Task statement — Switch "collectors" to "gatherers" in the listing below and write the listing out again with nothing else changed. Leave out the pictures.

Provided material —
• • • • •

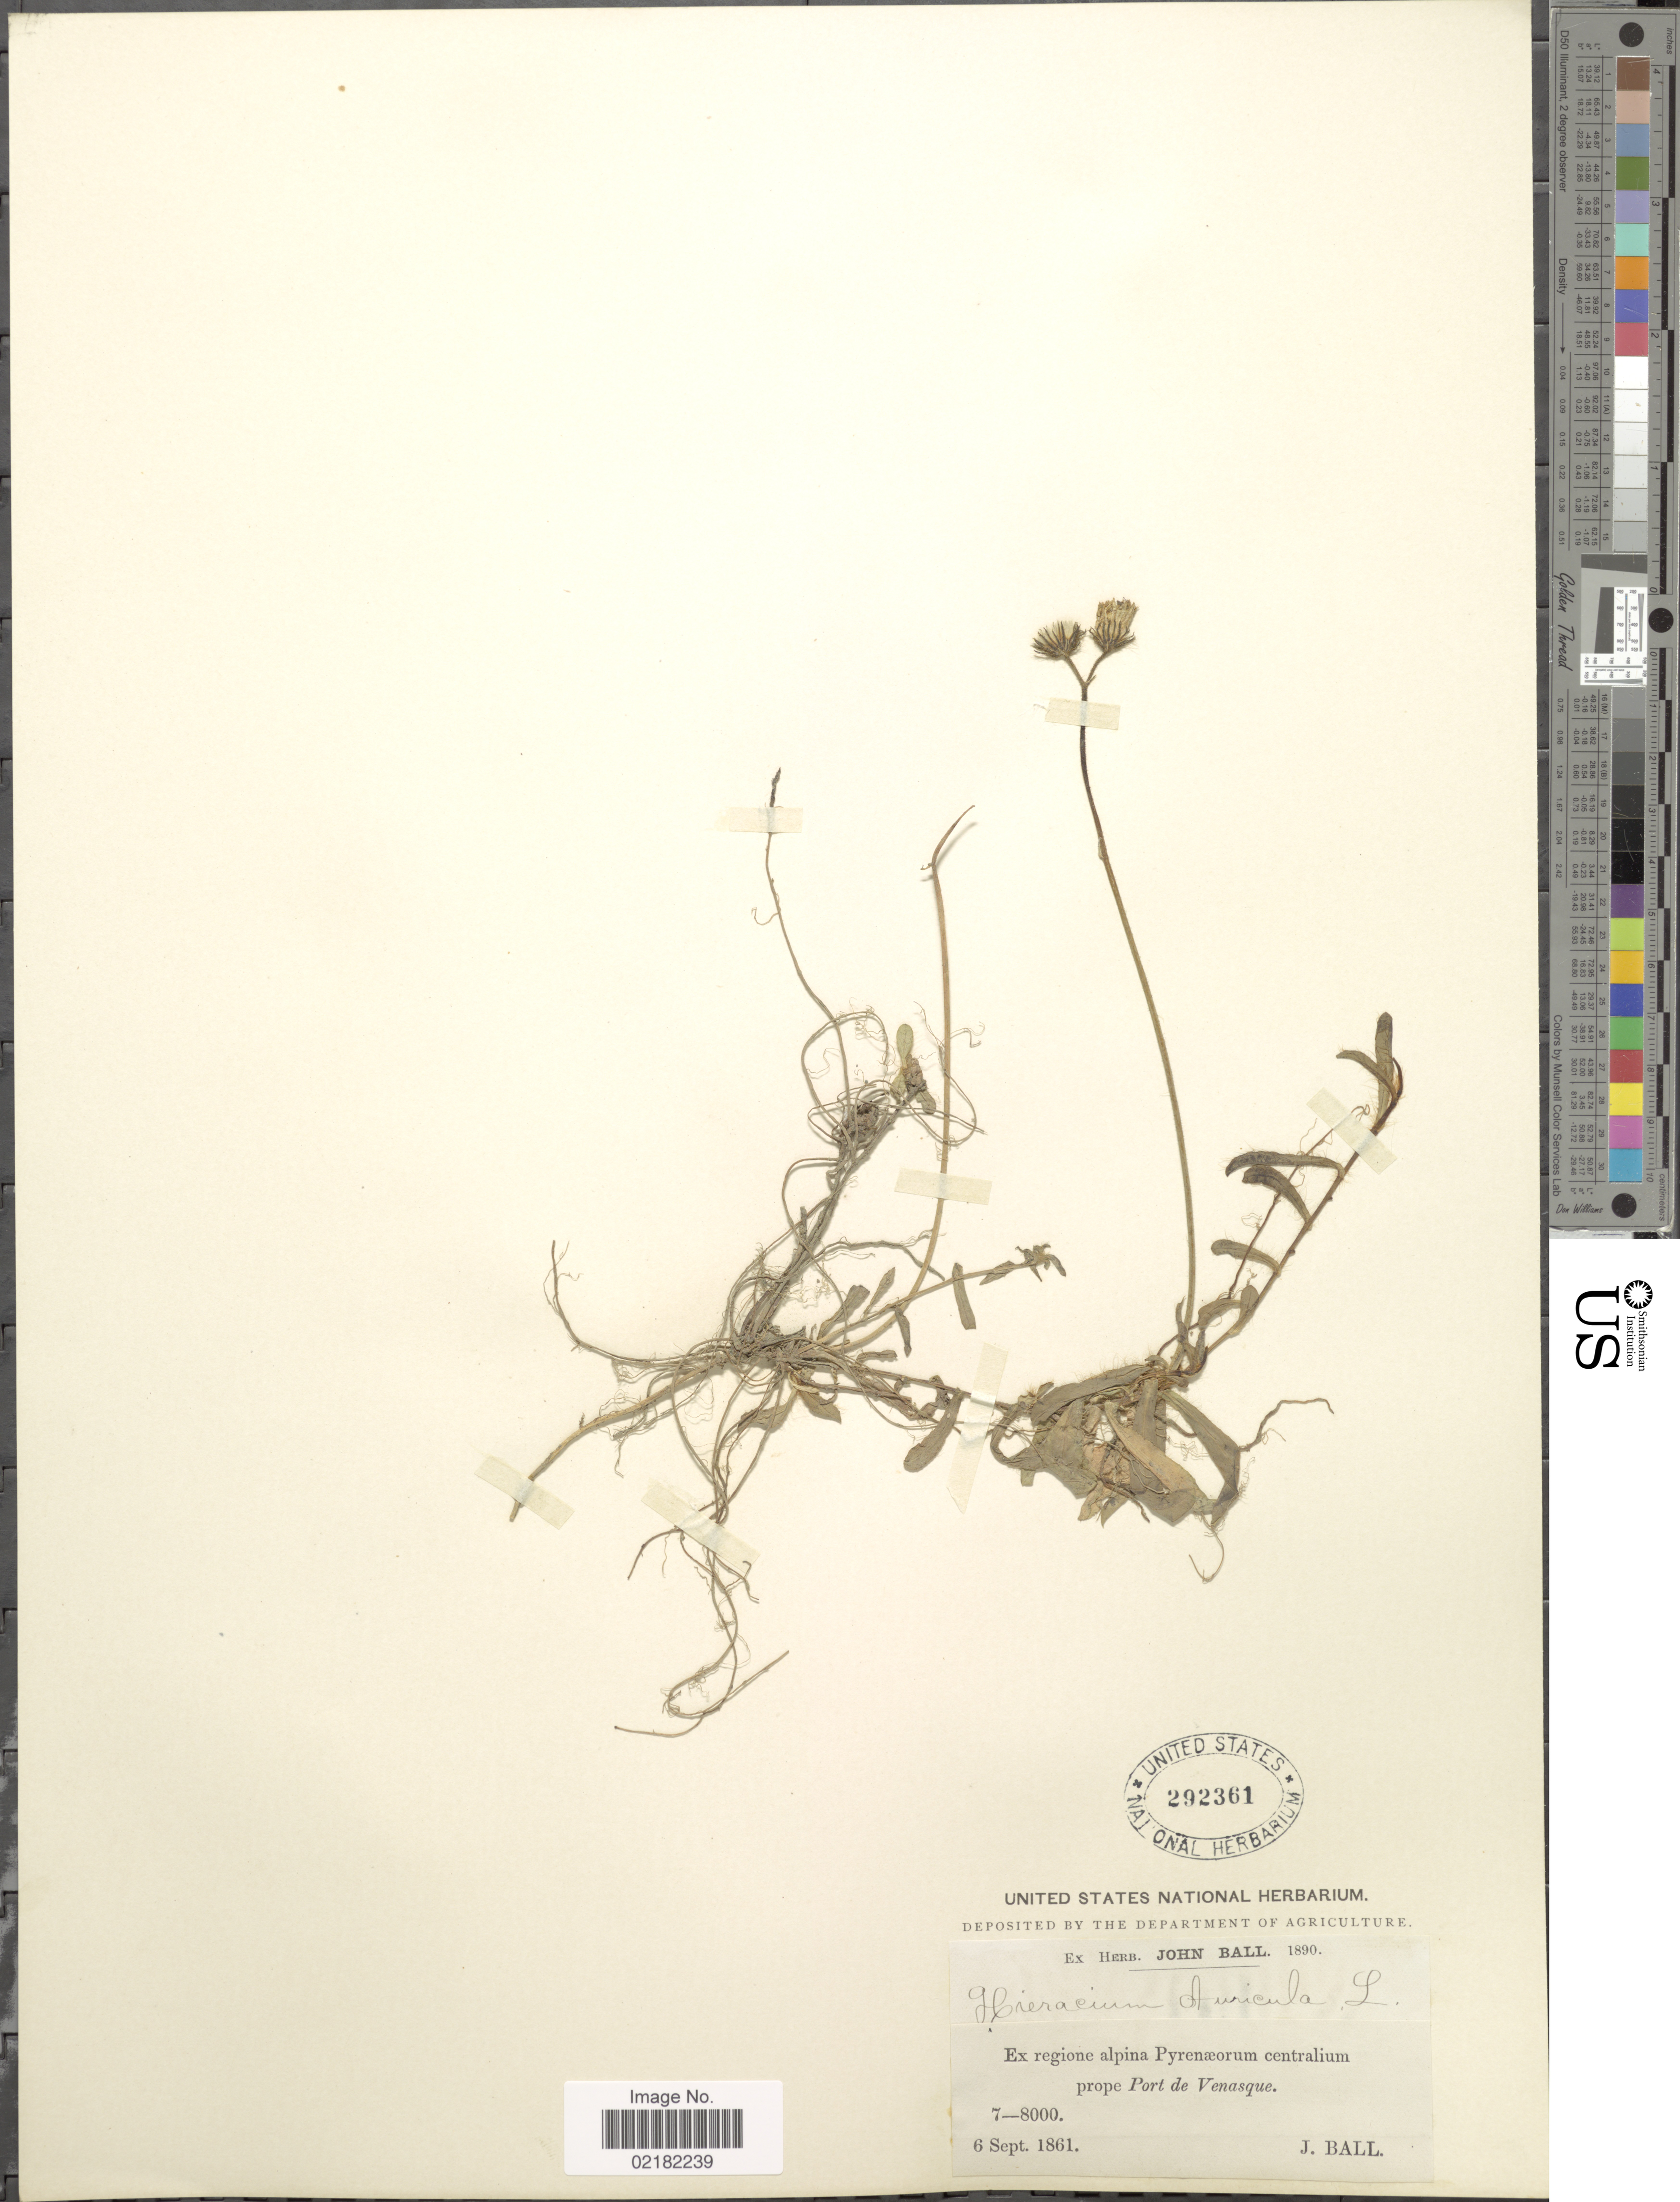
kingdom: Plantae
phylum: Tracheophyta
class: Magnoliopsida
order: Asterales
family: Asteraceae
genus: Pilosella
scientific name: Pilosella floribunda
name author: (Wimm. & Grab.) Fr. a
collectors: J. Ball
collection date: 1861-09-06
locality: Ex regione alpina Pyrenaeorum centralium, prope Port de Venasque.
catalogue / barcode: US 292361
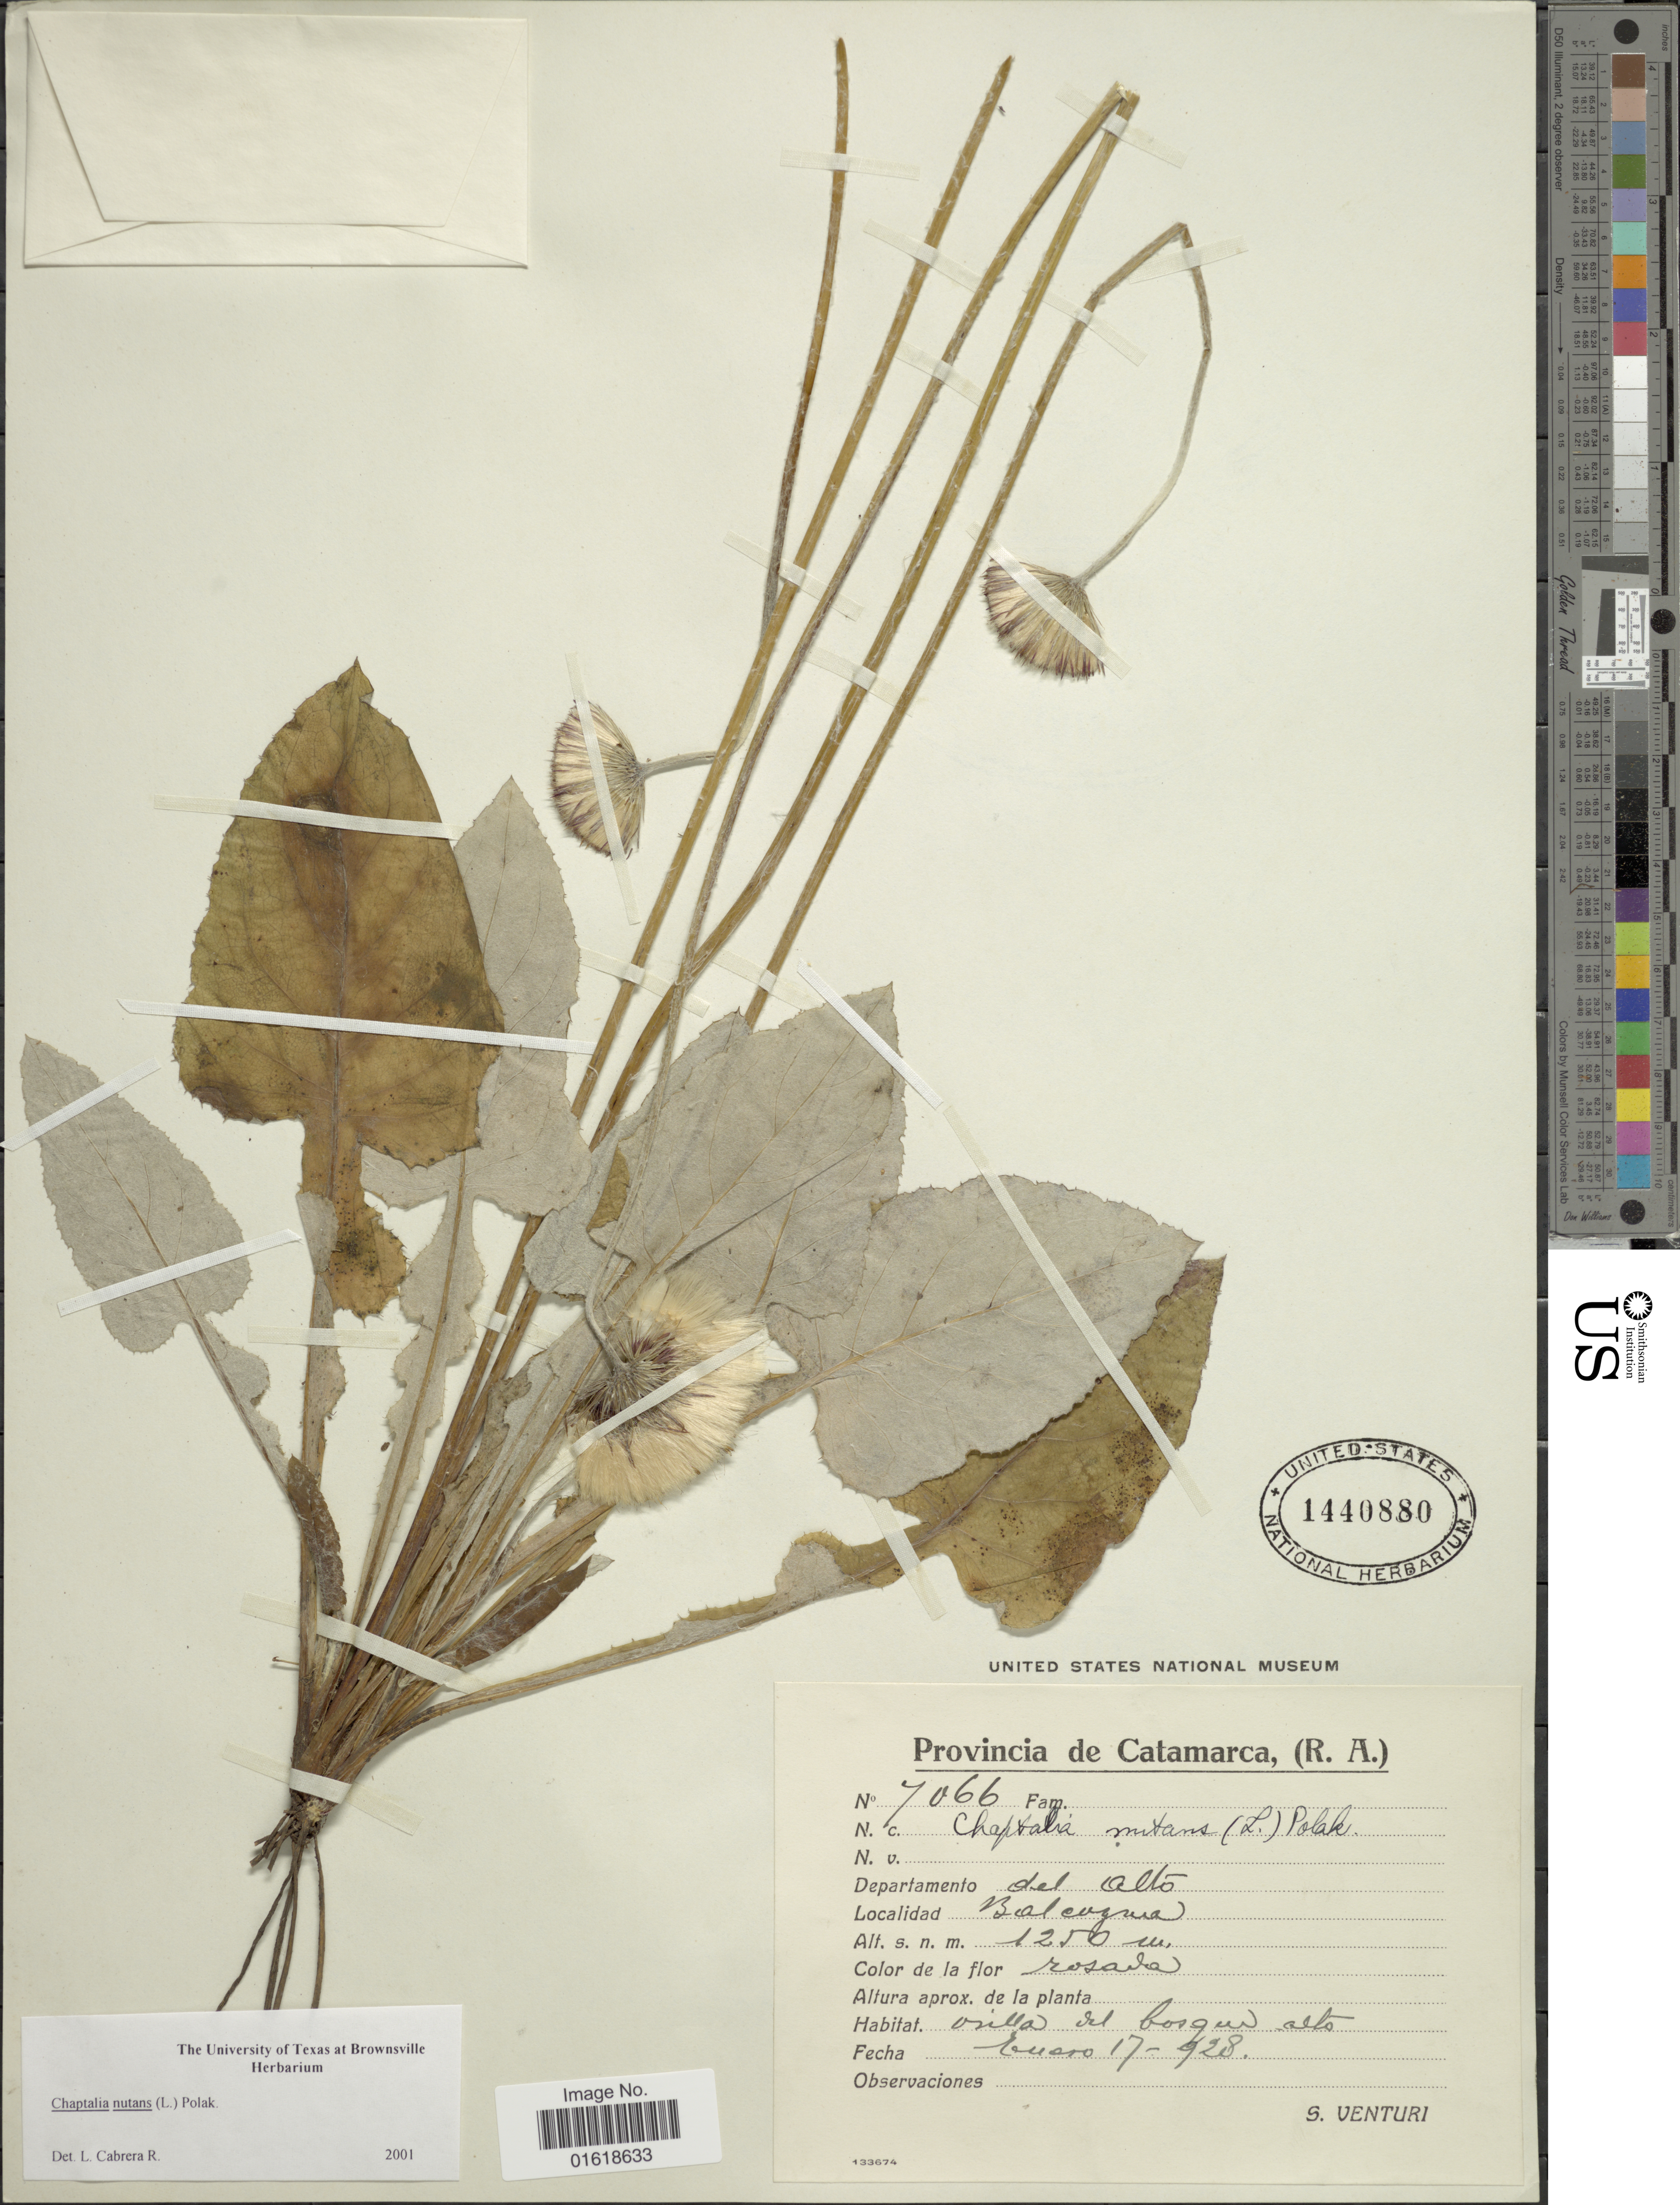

• • • • •

Completed exercise —
kingdom: Plantae
phylum: Tracheophyta
class: Magnoliopsida
order: Asterales
family: Asteraceae
genus: Pilosella
scientific name: Pilosella floribunda
name author: (Wimm. & Grab.) Fr. a
gatherers: J. Ball
collection date: 1861-09-06
locality: Ex regione alpina Pyrenaeorum centralium, prope Port de Venasque.
catalogue / barcode: US 292361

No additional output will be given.